TR: Are existing genomic studies biased?
CR: Yes. The overwhelming number of major genetic studies done have been done in Europeans. But a center like this will help us change that dynamic by helping to set up a large cohort of African-American and African populations.
TR: Why is it so important to study genetic variations and disease in different populations?
CR: In the context of common complex diseases such as hypertension, diabetes, and heart disease, genes are usually not enough, and environmental factors [are] also not enough to cause disease. It is the combination of both. Gene-environment interaction is particularly important when making comparisons between populations. The underlying genetic variant might be the same in both groups, but environmental factors [may change its impact]. For example, let’s say gene A is related to hypertension because it responds to a high-salt diet. If the frequency of this genetic variant is about the same in both African Americans and European Americans, but African Americans eat more salt, they will be more likely to develop hypertension and therefore have higher rates of the disease.

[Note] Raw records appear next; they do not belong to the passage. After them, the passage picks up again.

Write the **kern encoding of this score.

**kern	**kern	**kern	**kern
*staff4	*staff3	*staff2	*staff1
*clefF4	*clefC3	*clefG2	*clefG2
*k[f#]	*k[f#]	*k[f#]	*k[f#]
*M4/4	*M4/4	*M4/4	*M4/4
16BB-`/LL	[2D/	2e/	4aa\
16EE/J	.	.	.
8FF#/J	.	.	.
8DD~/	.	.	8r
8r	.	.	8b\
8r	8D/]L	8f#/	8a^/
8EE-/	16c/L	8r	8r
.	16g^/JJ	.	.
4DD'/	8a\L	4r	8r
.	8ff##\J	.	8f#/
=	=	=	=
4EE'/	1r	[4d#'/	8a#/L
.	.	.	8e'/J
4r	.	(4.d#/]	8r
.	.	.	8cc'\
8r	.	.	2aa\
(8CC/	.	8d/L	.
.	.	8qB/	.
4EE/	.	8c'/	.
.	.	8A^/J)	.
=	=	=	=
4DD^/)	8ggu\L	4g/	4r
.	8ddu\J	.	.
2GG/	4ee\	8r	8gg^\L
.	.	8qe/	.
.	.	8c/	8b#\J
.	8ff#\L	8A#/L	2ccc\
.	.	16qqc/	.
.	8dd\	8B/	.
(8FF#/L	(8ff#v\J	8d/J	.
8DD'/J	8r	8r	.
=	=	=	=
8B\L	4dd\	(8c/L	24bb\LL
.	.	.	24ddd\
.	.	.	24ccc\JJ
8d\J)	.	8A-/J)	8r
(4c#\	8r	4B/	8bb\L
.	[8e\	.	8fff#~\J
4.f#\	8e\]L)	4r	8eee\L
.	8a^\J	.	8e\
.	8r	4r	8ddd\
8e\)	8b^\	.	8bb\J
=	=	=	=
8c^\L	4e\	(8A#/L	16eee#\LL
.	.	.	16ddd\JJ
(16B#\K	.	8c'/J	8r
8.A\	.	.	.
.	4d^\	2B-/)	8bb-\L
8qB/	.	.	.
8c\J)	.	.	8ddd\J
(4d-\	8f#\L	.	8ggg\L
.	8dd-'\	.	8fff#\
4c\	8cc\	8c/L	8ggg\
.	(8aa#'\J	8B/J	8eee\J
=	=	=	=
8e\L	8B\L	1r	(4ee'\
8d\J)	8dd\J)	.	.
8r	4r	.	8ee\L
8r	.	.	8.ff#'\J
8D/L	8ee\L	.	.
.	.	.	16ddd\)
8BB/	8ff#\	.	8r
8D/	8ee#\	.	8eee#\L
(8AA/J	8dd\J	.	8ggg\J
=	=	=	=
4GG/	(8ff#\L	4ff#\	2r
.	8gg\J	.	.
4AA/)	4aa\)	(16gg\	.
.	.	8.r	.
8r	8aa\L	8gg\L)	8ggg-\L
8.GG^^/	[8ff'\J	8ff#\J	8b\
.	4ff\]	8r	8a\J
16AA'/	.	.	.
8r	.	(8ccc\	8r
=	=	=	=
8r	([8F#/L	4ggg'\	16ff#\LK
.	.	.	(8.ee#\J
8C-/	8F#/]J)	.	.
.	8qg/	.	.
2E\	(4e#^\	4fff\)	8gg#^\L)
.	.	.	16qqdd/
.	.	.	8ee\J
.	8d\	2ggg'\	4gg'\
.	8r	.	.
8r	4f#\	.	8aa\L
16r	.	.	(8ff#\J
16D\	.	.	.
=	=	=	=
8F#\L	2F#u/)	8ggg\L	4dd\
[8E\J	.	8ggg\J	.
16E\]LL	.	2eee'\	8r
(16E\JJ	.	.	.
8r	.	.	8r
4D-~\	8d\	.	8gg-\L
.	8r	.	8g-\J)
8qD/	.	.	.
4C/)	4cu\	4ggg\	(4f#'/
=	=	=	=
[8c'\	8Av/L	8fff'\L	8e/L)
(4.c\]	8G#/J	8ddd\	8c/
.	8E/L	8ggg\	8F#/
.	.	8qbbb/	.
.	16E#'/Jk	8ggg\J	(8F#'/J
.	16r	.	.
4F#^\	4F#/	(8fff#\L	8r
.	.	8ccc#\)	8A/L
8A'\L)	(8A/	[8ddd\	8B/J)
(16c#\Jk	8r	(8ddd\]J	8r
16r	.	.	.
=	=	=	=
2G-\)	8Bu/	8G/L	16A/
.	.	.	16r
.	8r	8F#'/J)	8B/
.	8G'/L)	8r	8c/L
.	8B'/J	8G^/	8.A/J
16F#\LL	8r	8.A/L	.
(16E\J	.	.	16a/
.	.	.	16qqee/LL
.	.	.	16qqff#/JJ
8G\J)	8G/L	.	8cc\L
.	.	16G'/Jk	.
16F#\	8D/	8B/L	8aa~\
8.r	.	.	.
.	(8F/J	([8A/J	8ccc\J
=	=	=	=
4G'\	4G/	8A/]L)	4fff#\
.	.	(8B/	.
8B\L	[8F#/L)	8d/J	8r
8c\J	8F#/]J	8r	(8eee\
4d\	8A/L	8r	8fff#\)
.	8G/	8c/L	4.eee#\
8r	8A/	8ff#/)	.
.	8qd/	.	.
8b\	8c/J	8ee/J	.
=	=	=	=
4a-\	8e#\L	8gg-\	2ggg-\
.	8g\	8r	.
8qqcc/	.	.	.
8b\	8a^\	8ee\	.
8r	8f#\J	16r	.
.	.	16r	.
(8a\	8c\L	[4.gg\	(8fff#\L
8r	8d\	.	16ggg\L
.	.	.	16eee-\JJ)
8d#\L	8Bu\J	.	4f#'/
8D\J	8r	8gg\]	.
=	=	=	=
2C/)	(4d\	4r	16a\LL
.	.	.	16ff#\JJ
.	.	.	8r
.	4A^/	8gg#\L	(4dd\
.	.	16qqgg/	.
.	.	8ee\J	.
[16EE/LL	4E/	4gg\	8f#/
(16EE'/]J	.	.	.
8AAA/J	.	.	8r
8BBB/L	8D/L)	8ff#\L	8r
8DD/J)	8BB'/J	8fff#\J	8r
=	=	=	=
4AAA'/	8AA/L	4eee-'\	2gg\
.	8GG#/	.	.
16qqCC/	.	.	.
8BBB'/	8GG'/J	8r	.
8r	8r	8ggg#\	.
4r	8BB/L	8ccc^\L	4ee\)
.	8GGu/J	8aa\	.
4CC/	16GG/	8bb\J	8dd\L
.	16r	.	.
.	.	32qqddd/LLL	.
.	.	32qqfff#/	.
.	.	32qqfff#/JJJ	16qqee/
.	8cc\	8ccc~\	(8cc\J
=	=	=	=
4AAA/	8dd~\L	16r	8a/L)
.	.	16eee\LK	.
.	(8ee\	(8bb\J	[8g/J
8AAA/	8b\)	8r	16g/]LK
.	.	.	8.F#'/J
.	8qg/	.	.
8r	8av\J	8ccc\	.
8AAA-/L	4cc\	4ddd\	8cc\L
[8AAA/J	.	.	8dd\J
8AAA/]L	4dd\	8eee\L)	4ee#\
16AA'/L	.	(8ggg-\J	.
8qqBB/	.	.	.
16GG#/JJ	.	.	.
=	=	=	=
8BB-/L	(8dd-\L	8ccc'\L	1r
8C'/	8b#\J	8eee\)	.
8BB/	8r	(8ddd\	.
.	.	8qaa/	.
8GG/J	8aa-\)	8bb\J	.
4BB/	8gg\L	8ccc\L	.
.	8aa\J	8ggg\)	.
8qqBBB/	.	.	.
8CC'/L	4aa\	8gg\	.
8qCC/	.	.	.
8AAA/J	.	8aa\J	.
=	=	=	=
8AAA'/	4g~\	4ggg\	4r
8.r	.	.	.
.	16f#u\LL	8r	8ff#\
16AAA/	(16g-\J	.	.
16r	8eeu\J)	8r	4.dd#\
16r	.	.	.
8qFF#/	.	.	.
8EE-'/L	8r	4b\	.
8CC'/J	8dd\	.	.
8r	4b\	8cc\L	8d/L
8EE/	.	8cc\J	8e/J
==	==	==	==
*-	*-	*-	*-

TR: One area of great controversy in race-based medicine was over Bidil, a heart-failure drug and the first pharmaceutical targeted exclusively at a specific racial group–in this case, African Americans. What do you see as the problem with Bidil?
CR: The irony of Bidil is that it was not based on genetic studies. The study did not look at any specific gene in this group called African Americans. It’s important for us to be able to understand the genetics behind these issues. Then we can ask, who among the African-American and the European populations has this variation, and thus the ability to respond to a particular drug, or the potential to suffer an adverse side effect? It would no longer be an issue of group identity.
Part of the point I have been trying to make is that we can get jaded in our own thinking and in the ways we design scientific studies. For example, it’s important when comparing African Americans to their European-American counterparts that we take a critical look at what is going on in West Africa–the ancestral source populations of African Americans. Most African Americans share a considerable proportion of their gene pool with West Africans–greater than 80 percent. So before ascribing a genetic explanation to group differences, it is important to understand what is going on in the source population. For example, the rate of hypertension is about 7 percent in most of rural West Africa, about 16 percent in the urban centers, about 26 percent in the black nations of the Caribbean, and 35 percent among African Americans. This data clearly shows the importance of current environment in the prevalence of hypertension in these populations that share very recent ancestry.
TR: What are you working on now?
CR: One of the most exciting things we’re working on is using the Affymetrix 6.0 chip [a gene chip that can simultaneously detect close to one million specific genetic variations] to study more than 2,000 African Americans from the Washington, DC, area. We’ve collected the data and will begin the analysis soon; if no one beats us to it, this will be the first genome-wide association study in an African-American cohort. We are searching for genes linked to hypertension and obesity, and may look for diabetes-linked genes in the future.
We have also been studying the genetics of diabetes in Nigeria, Kenya, and Ghana, and are planning to expand that cohort to have a sufficient number of participants to do genome-wide association studies.